On June 21, 2008, Mid-Continent Public Library opened the Midwest Genealogy Center (MGC) in Independence, Missouri. It is the largest stand-alone public genealogy research facility in America. The 52,000-square-foot building houses a collection of records in almost completely open stacks. It holds tens of thousands of records both in person and online, including newspapers, microfiche, plat maps, census records, city directories, and much more.

In 2019, the Conference Center at MGC opened, offering a community space with divisible rooms for larger meetings, seminars, receptions, trainings, and special functions. At maximum capacity, the Conference Center can host up to 400 people and is available for public reservation.

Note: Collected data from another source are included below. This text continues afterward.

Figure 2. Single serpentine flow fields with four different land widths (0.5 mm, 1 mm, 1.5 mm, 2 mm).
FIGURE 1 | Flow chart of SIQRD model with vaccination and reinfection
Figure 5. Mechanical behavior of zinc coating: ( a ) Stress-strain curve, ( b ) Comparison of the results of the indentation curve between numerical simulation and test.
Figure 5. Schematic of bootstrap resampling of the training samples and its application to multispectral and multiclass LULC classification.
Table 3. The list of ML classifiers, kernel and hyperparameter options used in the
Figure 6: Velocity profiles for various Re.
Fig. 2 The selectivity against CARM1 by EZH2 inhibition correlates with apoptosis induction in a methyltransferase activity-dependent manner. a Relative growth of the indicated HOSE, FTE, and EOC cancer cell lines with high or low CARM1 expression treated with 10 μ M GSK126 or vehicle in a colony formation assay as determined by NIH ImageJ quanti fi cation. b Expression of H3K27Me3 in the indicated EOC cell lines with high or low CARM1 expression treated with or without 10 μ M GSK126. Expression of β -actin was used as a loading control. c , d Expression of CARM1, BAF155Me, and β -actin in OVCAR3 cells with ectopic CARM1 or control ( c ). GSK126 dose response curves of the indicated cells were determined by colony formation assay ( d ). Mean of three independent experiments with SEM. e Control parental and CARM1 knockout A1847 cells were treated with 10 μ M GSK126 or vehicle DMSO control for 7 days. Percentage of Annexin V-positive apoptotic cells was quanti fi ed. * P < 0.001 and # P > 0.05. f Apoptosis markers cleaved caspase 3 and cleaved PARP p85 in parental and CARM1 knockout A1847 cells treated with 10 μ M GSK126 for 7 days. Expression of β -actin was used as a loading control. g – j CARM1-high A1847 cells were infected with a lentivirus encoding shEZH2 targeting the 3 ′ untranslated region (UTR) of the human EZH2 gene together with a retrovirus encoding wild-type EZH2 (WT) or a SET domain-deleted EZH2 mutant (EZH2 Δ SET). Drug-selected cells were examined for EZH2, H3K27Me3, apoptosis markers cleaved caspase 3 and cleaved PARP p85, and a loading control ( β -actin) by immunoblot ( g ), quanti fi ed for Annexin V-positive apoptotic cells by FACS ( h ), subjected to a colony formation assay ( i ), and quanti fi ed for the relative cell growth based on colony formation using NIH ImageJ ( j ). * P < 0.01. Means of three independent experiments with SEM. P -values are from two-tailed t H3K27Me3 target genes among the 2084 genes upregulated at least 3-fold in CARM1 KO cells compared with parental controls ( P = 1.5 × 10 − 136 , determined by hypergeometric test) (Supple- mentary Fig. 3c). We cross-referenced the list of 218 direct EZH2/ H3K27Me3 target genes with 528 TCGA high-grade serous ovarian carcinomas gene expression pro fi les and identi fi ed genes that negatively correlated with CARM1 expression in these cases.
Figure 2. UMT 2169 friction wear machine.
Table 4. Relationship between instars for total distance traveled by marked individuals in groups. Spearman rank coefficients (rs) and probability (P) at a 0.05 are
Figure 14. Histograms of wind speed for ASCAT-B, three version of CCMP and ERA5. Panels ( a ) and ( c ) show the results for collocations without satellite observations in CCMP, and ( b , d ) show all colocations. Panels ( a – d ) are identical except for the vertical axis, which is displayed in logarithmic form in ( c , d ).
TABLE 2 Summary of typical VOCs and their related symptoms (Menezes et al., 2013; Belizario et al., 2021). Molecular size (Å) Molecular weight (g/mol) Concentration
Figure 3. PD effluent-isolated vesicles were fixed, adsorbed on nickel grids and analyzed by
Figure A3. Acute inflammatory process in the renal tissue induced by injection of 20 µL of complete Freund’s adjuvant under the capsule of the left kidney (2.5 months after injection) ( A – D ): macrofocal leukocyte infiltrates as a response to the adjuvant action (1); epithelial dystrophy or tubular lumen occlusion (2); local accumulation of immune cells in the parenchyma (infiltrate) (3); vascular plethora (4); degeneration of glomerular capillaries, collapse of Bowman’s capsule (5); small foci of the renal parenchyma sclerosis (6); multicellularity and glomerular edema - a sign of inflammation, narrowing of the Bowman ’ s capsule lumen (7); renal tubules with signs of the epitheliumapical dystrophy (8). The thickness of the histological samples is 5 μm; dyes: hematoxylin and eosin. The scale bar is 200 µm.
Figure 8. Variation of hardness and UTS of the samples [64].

=== Square One Small Business Center ===
Launched in 2014 and funded in part by the Kauffman Foundation, MCPL’s Square One Small Business Center strives to support local entrepreneurs and job seekers by providing educational programs and one-on-one support. Square One staff provide career and business support at their home offices at MCPL’s Colbern Road Library Center as well as the rest of the Library’s locations.

=== The Story Center ===
The Story Center at Mid-Continent Public Library is dedicated to helping customers create and share their stories and connect with the stories of others. The Center offers a variety of educational workshops for storytellers, including their Written and Oral Storytelling Certification series. Story Center staff also manage Woodneath Press, the Library’s publishing imprint, which publishes the work of local writers.

=== MCPL Culinary Kitchens===
Based in MCPL’s Green Hills Library Center, the Culinary Kitchens at Mid-Continent Public Library is home to a teaching kitchen that offers educational food programs as well as multiple permitted commercial kitchens that current and aspiring food business owners can use to create their products. The Culinary Kitchens opened to the public in summer of 2023 and hosts free food classes for people of all ages.

=== Reading Rocket ===
Mid-Continent Public Library’s Reading Rocket is a family literacy outreach vehicle that takes Library services and resources beyond MCPL branches and out into the community. The Rocket team regularly visits areas in the MCPL district with limited public transportation to ensure all families have access to literacy services, such as storytimes and free books to help grow children’s home libraries.

== Awards and Accolades ==
On May 8, 2014, the Mid-Continent Public Library received the National Medal for Museum and Library Service during a ceremony at the White House in Washington D.C. The medal is the country's highest honor awarded by the Institute of Museum and Library Services.

MCPL’s individual branches and specialty services have been recognized for a variety of accomplishments by regional and local organizations, including a Missouri Preservation Honor Award in 2023 for the restoration and transformation of the historic home on the Woodneath Library Center campus, which now serves as offices for MCPL’s Story Center initiative.